### Supplied text
--- START ---
Tuesday, September 14, 2010

The Year the Music Died

In Whisky's post "Album Of The Year," the comments veered into a discussion of when popular music - the charts, radio, etc. - lost their appeal for them. (I began to craft a simple answer for the comments, but my researching for it morphed it into a post.)

I've always known I'd had "that moment of egress from the larger gestalt," but until now, I didn't really try to pin-point it. Now I have: 1989 was the year the music died for me. The last year the charts and radio were truly relevant to me was 1988.

Reviewing the charts, there were a handful of songs I liked in 1988, which speaks to my probably still buying albums regularly and such, but it was a pretty weak year, nonetheless. Here's a sample of songs I liked at the time:

INXS - Need You Tonight
George Harrison - Got My Mind Set on You
Rick Astley - Never Gonna Give You Up - interesting that the famous internet meme song came out this year
Guns N' Roses - Sweet Child O' Mine
Steve Winwood - Roll With It
Bobby McFerrin - Don't Worry, Be Happy
Beach Boys - Kokomo
Tracy Chapman - Fast Car
Van Halen - When It's Love
Sting - We'll Be Together
Joan Jett - I Hate Myself for Loving You
John Cougar Mellencamp - Cherry Bomb

(I also realized that when I came across Whitney Houston's "So Emotional" in the 1988 hits list that it was the year I got my wisdom teeth removed. Irony? Fate? Synchronicity?)
--- END ---
### Job A
From the blog post about the year the music died, set down the passage between "(I also realized" and "Irony? Fate? Synchronicity?)", inclusive.
### Job B
In the blog post about the year the music died, which year does the writer name as the year the music died for them?
### Job C
Write the next part of the blog post about the year the music died, starting after its last sentence.

### Provided data
--- START ---
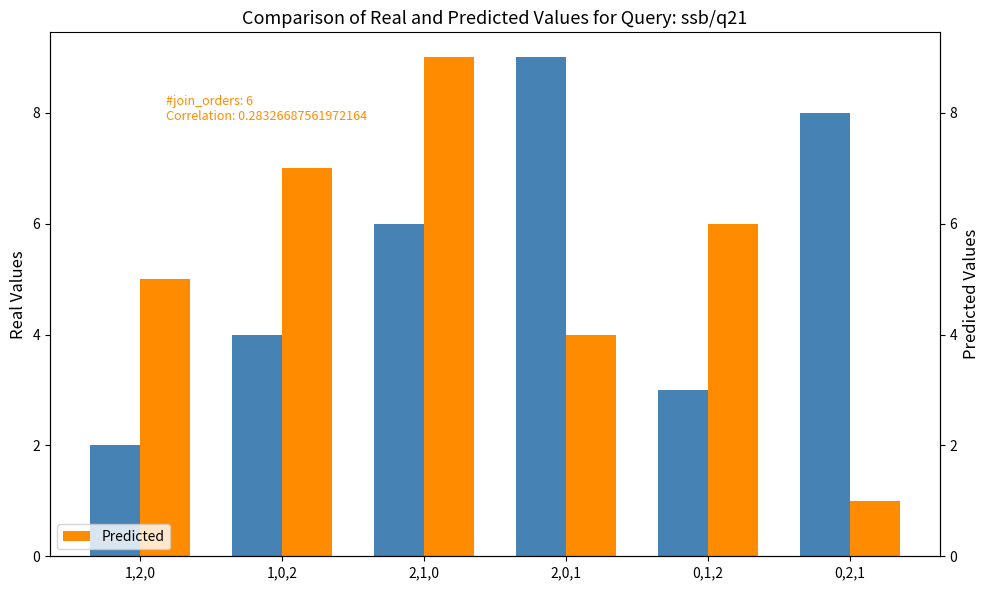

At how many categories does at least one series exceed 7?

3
--- END ---
### Reply A
(I also realized that when I came across Whitney Houston's "So Emotional" in the 1988 hits list that it was the year I got my wisdom teeth removed. Irony? Fate? Synchronicity?)

### Reply B
1989

### Reply C
The few songs I did like from 1989 all seem to be named appropriately, given it was my year of abandonment:

Boy Meets Girl - Waiting For a Star to Fall
Mike + the Mechanics - The Living Years
38 Special - Second Chance
Don Henley - The End of the Innocence

1989 marked the beginning of the invasion of the metal hair bands, "Dance/Hip Hop" (which was really just disco remonikered), Bon Jovi, and other abominations, which was main reason I stopped listening. Public taste had changed from mine.

That was also the year I relented and stopped buying vinyl and moved to CD exclusively. The trigger was Tom Petty's "Full Moon Fever." It was the last vinyl I bought because MCA had always had shitty prints (they usually came with a side of bacon), but that particular print sounded like it was already two decades old. I took it back to the store and they let me exchange it for the CD.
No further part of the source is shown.